On September 4th 2018, Dr. Prof. Torsten Tschcher from Germany presented a wonderful lecture about ‘Early Quranic Tamil Translations’ in Rosa Muthiah Library, Chennai. His research about Islamic Science in Tamil and his knowledge in this subject is very in-depth and commendable.
Professor Torsten’s English, scholarly analysis and his story telling ability made this presentation very interesting to all those who listen which otherwise would have been insipid to non-academics.
When Tamil Quran translation is taken for discussion, it has been proven from Professor Torsten’s speech that the contribution and efforts of B. Dawood Shah in this field are unique and will certainly be part of the history. The challenges B. Dawood Shah went through in Singapore and the court proceedings against his opponents, his eventual victory over them are all well narrated by Torsten with appropriate documentary evidence.
I sincerely express my thanks to Mr.

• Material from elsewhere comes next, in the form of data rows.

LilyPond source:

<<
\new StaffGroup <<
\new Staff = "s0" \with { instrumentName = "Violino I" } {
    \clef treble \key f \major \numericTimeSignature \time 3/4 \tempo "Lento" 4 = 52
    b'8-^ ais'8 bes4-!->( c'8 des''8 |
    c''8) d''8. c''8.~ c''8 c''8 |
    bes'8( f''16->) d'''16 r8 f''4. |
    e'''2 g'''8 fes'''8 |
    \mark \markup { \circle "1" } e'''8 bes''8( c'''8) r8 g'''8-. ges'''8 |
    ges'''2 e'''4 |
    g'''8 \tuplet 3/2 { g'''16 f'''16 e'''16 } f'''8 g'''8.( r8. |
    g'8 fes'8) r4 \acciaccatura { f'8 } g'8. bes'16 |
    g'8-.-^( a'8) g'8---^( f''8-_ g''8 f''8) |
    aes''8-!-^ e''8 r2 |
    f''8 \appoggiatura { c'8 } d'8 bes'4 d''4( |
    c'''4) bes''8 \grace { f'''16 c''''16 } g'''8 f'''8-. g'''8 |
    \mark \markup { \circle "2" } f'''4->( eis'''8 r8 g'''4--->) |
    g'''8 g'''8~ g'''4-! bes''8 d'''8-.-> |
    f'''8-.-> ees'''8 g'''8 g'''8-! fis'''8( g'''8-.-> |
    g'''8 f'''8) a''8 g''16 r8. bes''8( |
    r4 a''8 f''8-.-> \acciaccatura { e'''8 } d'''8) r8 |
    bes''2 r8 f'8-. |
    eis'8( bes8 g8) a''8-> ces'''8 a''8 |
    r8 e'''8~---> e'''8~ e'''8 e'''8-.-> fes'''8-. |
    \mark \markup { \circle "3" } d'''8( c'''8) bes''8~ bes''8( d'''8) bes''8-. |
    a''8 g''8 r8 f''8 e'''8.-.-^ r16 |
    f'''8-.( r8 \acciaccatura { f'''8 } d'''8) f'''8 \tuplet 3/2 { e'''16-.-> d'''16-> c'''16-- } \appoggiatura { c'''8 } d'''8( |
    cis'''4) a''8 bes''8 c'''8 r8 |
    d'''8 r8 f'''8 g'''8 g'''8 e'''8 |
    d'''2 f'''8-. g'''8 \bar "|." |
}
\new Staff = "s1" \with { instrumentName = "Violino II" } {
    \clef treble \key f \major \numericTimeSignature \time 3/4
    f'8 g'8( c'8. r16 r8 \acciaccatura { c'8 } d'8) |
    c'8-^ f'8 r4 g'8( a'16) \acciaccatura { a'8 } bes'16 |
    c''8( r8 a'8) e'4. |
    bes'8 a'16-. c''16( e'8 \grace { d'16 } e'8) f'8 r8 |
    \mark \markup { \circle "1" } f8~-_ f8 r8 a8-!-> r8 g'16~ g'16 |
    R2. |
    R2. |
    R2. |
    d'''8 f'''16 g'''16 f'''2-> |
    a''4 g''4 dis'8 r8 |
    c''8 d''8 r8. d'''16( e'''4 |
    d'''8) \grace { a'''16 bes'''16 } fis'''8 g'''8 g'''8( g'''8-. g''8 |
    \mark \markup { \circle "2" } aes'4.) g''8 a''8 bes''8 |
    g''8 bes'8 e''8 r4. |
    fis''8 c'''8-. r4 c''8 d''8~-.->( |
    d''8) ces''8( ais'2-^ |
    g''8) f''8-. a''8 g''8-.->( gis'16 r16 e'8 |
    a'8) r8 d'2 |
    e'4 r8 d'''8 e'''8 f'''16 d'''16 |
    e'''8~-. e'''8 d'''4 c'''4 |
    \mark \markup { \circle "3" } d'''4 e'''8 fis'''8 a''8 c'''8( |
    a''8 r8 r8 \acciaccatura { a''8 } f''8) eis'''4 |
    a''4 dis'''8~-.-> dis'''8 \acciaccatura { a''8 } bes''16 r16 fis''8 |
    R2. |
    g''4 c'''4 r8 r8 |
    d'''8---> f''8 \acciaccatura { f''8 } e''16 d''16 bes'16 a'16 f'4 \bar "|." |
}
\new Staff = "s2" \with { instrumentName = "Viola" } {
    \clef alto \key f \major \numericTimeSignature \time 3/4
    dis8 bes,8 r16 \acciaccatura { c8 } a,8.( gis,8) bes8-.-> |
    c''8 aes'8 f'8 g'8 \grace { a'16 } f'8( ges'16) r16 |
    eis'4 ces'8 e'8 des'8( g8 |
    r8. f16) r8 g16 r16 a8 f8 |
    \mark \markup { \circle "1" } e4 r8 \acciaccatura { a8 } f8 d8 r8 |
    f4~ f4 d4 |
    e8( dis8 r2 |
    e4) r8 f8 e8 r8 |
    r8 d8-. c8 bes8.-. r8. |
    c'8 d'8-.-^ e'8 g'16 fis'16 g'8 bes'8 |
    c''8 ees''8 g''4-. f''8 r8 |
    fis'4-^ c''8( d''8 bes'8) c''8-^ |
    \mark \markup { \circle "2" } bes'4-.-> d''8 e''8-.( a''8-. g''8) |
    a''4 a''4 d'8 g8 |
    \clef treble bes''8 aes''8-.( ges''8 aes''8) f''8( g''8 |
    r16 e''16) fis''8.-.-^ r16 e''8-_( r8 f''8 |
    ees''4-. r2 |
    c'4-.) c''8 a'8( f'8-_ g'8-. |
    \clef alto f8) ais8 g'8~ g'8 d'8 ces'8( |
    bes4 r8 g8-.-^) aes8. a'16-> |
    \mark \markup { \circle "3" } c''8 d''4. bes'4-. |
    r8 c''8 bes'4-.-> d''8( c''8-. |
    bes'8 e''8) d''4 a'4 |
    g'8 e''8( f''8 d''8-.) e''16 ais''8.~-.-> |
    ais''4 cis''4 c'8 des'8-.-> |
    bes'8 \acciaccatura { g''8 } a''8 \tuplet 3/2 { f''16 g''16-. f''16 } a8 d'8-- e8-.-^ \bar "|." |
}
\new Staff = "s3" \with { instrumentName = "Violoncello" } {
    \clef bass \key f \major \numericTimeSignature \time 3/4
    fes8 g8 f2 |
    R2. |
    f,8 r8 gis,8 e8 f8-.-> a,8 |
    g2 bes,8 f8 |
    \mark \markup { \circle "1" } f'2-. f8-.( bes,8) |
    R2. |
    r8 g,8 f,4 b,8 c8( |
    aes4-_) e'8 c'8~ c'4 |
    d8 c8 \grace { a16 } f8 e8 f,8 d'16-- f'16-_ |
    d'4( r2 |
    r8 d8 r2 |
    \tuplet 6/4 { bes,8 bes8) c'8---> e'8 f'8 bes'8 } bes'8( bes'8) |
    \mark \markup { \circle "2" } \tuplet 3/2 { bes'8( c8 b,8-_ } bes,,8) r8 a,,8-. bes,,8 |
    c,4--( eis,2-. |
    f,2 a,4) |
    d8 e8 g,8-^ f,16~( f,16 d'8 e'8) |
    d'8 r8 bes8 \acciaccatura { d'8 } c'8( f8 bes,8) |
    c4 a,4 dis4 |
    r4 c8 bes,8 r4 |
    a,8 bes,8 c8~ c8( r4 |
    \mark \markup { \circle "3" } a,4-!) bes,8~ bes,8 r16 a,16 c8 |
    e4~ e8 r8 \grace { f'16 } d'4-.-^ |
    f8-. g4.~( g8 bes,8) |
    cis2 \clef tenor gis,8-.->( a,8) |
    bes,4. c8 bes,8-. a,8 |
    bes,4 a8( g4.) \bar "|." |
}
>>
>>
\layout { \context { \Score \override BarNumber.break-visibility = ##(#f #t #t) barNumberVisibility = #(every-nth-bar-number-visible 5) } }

Kombai S. Anwar and Mr. Nadeem for sharing me with the details of this event and the video of the lecture.
Though Islam reached Tamil country even as it was spreading in the Arabian Peninsula, and the Muslim contribution to Tamil literature is quite significant, it was only in the early 20th Century that attempts to translate it into Tamil became successful. Despite Arabic not being accorded a divine status, people hesitated to translate. Or did they make attempts?
Perhaps it was the fear of losing the essence of the Divine text in translation. It was not as if no attempts were made. The earliest available material (there could have been much earlier ones but perhaps lost) indicate that the 17th Century Tamil mystic Thakkalai Peer Appa did render the first sura Al-Fathiha into Tamil prose in Nyyanapugazhchi. There were also attempts to translate / explain the holy text into Arabic Tamil (Tamil written in Arabic script), which was once widely prevalent among the Tamil Muslim community in places like Kayalpatnam. Interestingly it was mostly scholars from Thanjavur region which was foremost in reform and having a complete Tamil version. B. Dawood Shah from Nachiyar Koil followed in their footsteps, only to be vehemently criticized and branded as a Qadiyani meaning a follower of the Ahamadiya sect. He had to go through court cases in places as far as Singapore.
Whatever it may be, the time had come. The debates and counter debates about the need for translation and the translation itself is fascinating. Today there are so many Tamil translations of the Holy Koran available that, not many are aware of the situation a hundred years ago. Dr. Torsten Tschcher’s lecture on the “Early Quranic Tamil translations; Extraordinary translations and Loathsome commentaries” was a scholarly attempt and a fine one at that, which threw light on our understanding of the Tamil and Islamic cosmos.